If you can think of any possible layers, please mention them below. We’re hoping to collect a very long list of such layers, either for inclusion in our main output or for potentially investigating further in future, so please err on the side of commenting even if the ideas are quite speculative, may not actually be useful, or may be things we’ve already thought of. Any relevant writing you can refer us to would also be useful.
If we end up including layers you suggest in our outputs, we’d be happy to either leave you anonymous or credit you, depending on your preference.
Some further info about the project: By “catastrophic AI failure”, we mean harmful accidents or harmful unintended use of computer systems that perform tasks typically associated with intelligent behavior (and especially of machine learning systems) that lead to at least 100 fatalities or $1 billion in economic loss. This could include failures in contexts like power grid management, autonomous weapons, or cyber offense (if you’re interested in more concrete examples, see here )
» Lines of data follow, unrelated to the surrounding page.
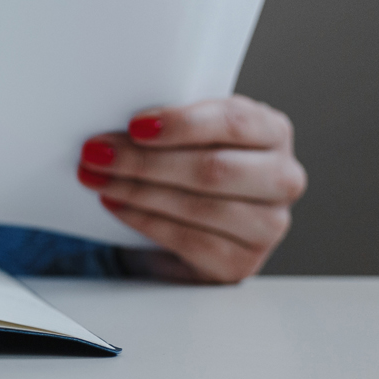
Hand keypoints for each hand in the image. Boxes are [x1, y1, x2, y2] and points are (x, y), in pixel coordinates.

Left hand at [77, 95, 305, 282]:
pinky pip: (188, 240)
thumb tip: (114, 116)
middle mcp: (282, 178)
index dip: (182, 124)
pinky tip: (117, 205)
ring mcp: (268, 224)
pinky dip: (144, 220)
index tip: (135, 125)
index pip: (235, 122)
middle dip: (145, 161)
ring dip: (136, 190)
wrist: (194, 226)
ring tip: (97, 178)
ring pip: (199, 205)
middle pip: (213, 169)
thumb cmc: (190, 166)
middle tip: (96, 153)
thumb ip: (172, 123)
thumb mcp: (190, 135)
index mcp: (272, 132)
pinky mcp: (242, 262)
Defense layers can relate to any phase of a technology’s development and deployment, from early development to monitoring deployment to learning from failures, and can be about personnel, procedures, institutional set up, technical standards, etc.
Some examples of defense layers for AI include (find more here):
- Procedures for vetting and deciding on institutional partners, investors, etc.
- Methods for scaling human supervision and feedback during and after training high-stakes ML systems
- Tools for blocking unauthorized use of developed/trained IP, akin to the PALs on nuclear weapons
- Technical methods and process methods (e.g. certification; Cihon et al. 2021, benchmarks?) for gaining high confidence in certain properties of ML systems, and properties of the inputs to ML systems (e.g. datasets), at all stages of development (a la Ashmore et al. 2019)
- Background checks & similar for people being hired or promoted to certain types of roles
- Methods for avoiding or detecting supply chain attacks
- Procedures for deciding when and how to engage one's host government to help with security/etc.